Aluminum sulfate, commonly known as alum, is the most widely used coagulant in water treatment. Alum is favored due to its effectiveness in removing a wide range of contaminants, including suspended solids, organic compounds, and microorganisms. It is also relatively inexpensive and readily available.
What is the difference between coagulation and flocculation?
While coagulation and flocculation are often mentioned together in the context of water and wastewater treatment, they refer to different processes:
- Coagulation: This is the initial chemical process where coagulant chemicals are added to the water to destabilize and neutralize the suspended particles and organic compounds. The result is the formation of small, sticky particles called microflocs.
- Flocculation: The flocculation process follows coagulation and involves gentle mixing of the water to encourage the microflocs to collide and stick together, forming larger, more easily removable particles known as flocs.
Why is filtration necessary after coagulation?
Filtration is a critical step following coagulation and flocculation. Even after water and wastewater treatment operations, there are still small particles and impurities in the water.

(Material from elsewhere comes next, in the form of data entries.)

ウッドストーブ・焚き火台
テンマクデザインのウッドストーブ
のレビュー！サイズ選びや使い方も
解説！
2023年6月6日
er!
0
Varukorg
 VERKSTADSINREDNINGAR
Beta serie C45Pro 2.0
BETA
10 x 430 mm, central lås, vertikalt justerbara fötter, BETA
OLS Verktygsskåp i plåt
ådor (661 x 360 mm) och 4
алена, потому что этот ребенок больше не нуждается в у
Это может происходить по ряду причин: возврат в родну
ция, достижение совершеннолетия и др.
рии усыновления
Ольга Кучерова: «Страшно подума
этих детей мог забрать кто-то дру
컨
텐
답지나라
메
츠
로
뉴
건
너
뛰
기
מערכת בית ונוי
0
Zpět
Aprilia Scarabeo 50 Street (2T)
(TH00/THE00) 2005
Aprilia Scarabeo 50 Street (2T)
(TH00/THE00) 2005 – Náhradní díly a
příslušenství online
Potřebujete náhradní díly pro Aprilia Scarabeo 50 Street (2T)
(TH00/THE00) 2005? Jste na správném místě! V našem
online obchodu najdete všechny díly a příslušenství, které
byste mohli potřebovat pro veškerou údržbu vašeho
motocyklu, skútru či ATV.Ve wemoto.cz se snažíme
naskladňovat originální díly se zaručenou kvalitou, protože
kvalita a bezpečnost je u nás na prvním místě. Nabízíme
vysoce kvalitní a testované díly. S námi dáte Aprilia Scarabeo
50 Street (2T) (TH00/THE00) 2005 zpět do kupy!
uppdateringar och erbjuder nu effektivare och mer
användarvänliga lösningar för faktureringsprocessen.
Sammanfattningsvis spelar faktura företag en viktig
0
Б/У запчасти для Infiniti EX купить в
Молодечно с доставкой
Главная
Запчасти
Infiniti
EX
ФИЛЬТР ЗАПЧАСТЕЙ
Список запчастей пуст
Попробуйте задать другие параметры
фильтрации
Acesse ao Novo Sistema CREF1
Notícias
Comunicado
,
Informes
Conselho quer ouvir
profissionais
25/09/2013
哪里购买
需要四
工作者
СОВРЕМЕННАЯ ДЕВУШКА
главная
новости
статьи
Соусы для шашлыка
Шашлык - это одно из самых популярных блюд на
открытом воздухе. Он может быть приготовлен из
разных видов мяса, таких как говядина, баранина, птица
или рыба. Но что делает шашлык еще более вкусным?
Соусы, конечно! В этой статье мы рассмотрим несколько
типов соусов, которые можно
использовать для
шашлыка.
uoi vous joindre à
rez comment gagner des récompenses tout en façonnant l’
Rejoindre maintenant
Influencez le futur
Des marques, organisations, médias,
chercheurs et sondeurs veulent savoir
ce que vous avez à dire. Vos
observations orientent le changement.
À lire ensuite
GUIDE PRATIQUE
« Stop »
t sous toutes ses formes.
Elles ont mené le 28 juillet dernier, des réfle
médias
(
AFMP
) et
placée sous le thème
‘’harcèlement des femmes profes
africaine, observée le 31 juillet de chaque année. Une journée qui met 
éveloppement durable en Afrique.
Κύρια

Filtration helps to remove these residual particles, ensuring the water meets safety and quality standards.
How does coagulation prepare drinking water for residential filtration?
By reducing the quantity of impurities, coagulation enhances the efficiency and effectiveness of residential filtration systems, such as activated carbon filters and reverse osmosis units. This preparation also helps ensure that the water delivered to homes is of the highest quality, free from harmful substances and safe for consumption.